Information about Kidney Stones



  • What is risk of developing kidney stones?
What is risk of developing kidney stones?

Stone disease is very prevalent. It is estimated that 10% of the population will develop stone disease in their lifetime. A person who develops a kidney stone has a 50% risk of developing another stone in the next 10 years.


  • Are there different type of kidney stones?
Are there different type of kidney stones?

Yes. There are various types of stones – calcium oxalate, uric acid, triple phosphate, calcium phosphate and cystine stones.


  • Can some stones be dissolved with medication?
Can some stones be dissolved with medication?

Uric acid stones that are small can be dissolved with medication if they do not cause obstruction (pain, fever).


  • What if I have recurrent stones?
What if I have recurrent stones?

Recurrent stone formers should get their stone analysed to evaluate the type of stone.
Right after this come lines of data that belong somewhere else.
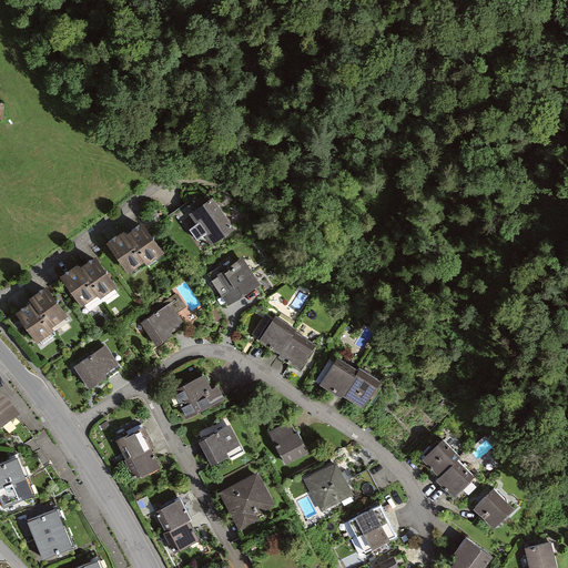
[(212,201),(192,214),(212,242),(232,229),(212,201)]
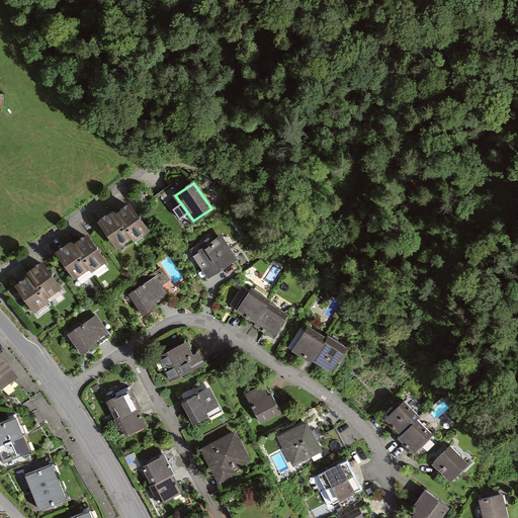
[(130,205),(115,214),(132,238),(134,241),(148,231),(130,205)]
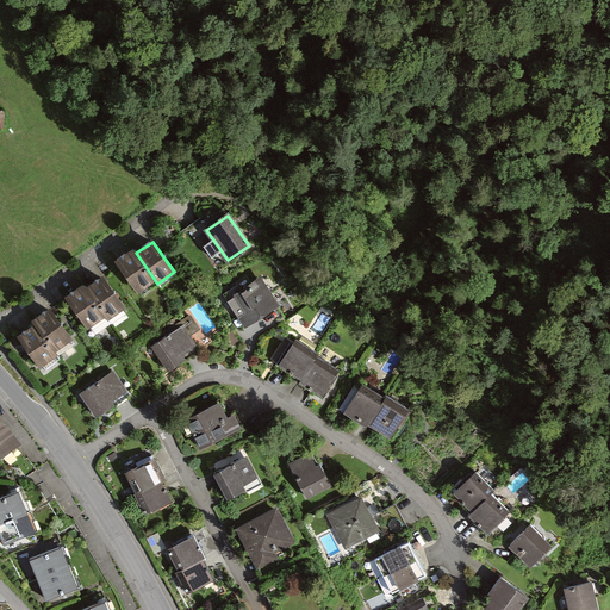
[(134,250),(117,262),(138,292),(155,280),(136,253),(134,250)]
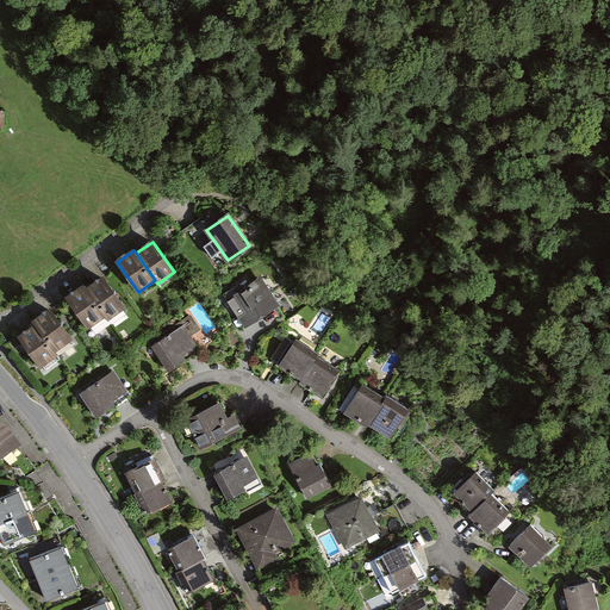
[(279,307),(256,271),(223,292),(246,328),(279,307)]
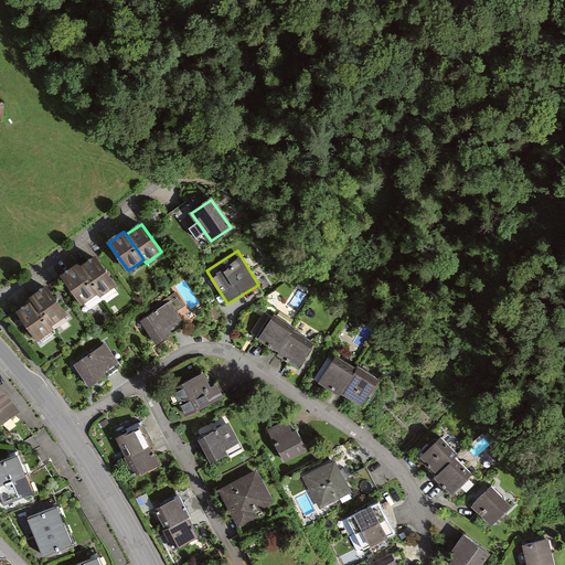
[(81,268),(97,292),(99,296),(114,286),(95,258),(81,268)]
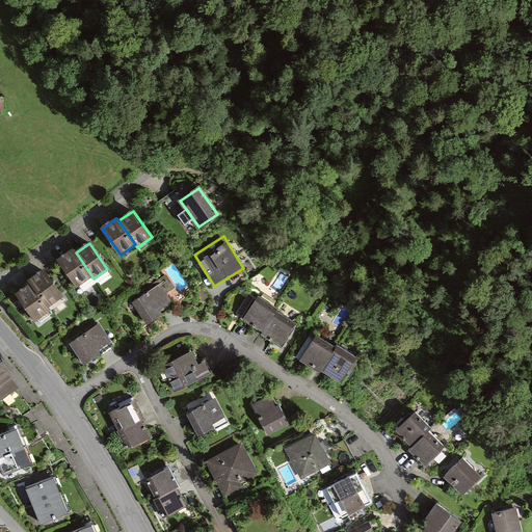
[(91,275),(76,253),(74,249),(59,259),(77,286),(91,275)]
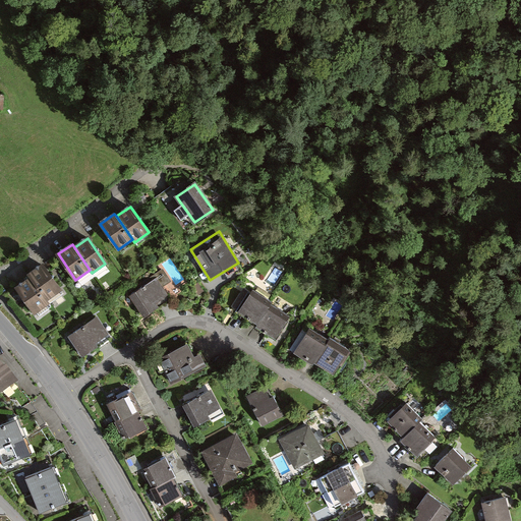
[(31,278),(47,300),(60,290),(42,266),(29,275),(31,278)]
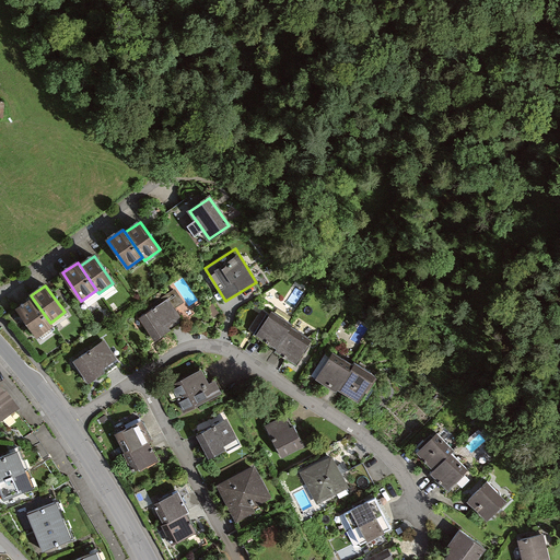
[(50,323),(33,299),(18,310),(37,337),(53,326),(50,323)]
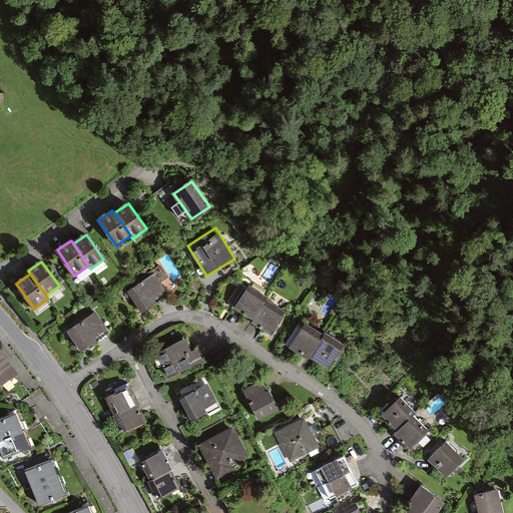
[(164,292),(153,276),(129,292),(141,311),(154,303),(152,300),(164,292)]
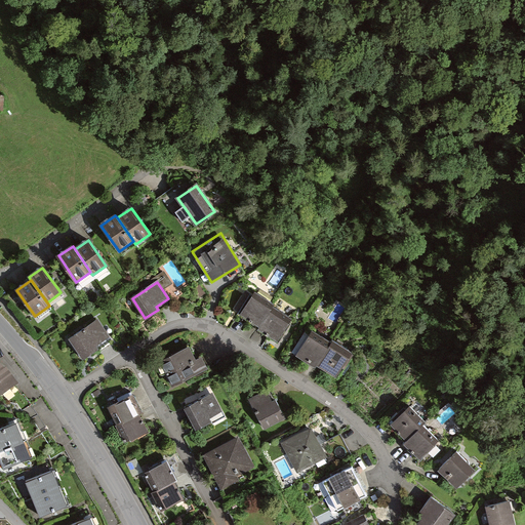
[(260,326),(271,309),(273,306),(253,293),(241,314),(260,326)]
They must also get a 24 hour urine analysis to evaluate why they are forming recurrent stones.


  • What diet do I need to follow to prevent recurrent stones?
What diet do I need to follow to prevent recurrent stones?

General advice is to drink plenty of water, reduce salt in the diet and reduce animal protein. It is important to have a normal intake of calcium.

A high intake of animal protein can increase stone formation. Avoid large quantities of meat, eggs and dairy products.

Do not add salt to your food at the table.

Tips to help you increase your fluid intake:

  • Drink water at regular intervals
  • Keep a bottle of water with you
  • Add slices of lemon, lime or orange to make it more palatable
  • Eat more fruit and vegetables – as they contain more water

Specific advice for certain stone types –

  1. Calcium oxalate stones – avoid excessive consumption tea, coffee, nuts (almonds), seeds (peanuts), cocoa, chocolate, certain fruits (figs, plums, berries, tangerines, currants), rhubarb, vegetables (beetroot, celery, spinach, leeks, parsley, okra), soy products and fizzy drinks with high quantities of oxalates such as Coca cola, other aerated beverages.
  1. Uric acid stones – avoid excessive consumption of animal protein such as red meat, fish (crab, mackerel, anchovies, sardines, shrimps), yeast extracts, beer, spinach, mushrooms, asparagus, legumes and cauliflower.

Individuals who are overweight also have high production of uric acid, therefore losing weight is beneficial.

  1. Triple phosphate stones – these are usually due to urinary tract infection with bacteria such as Proteus, E coli, Pseudomonas and needs treatment of infection and stone removal.
  1. Calcium phosphate stones – occur in those with Renal tubular acidosis and requires consultation with a nephrologist.
  1. Cystine stones – these occur in patients who have a genetic disorder called Cystinuria. The patient and their family members need to be tested and counseled.

  • What are the available options to treat urinary stones?
What are the available options to treat urinary stones?

There are three treatment options –

Stones can be treated provided patients do not have a concurrent infection. If there are signs of infection (fever, chills, etc) then drainage of the kidney as a temporary measure is necessary followed, at a later date, by definitive treatment of the stone.

  1. ESWL (Extracorporeal shock wave lithotripsy) – the stone is broken using sound waves and the resultant stone fragments are passed along with the urine. This procedure can be used in small radio-opaque (those seen on X-ray) stones.

ESWL cannot be done in pregnancy, patients on blood thinning medication (eg warfarin, xarelto, dabigatran, clopidogrel, brillanta), very overweight individuals.

  1. Ureteroscopy and lithotripsy – this involves passing a fine telescope via the urinary tract and fragmenting the stone using either a manual stone breaking device or a holmium laser. The fragments are either retrieved using a basket or are small enough to be passed in the urine. This procedure can be utilized for most stones.
  1. PCNL (Percutaneous nephrolithotomy) – this involves puncturing the kidney via a small hole in the back and extracting the stone fragments after breaking the stone. This procedure is usually reserved for large stones or stones in calyceal diverticula (small pockets in the kidney).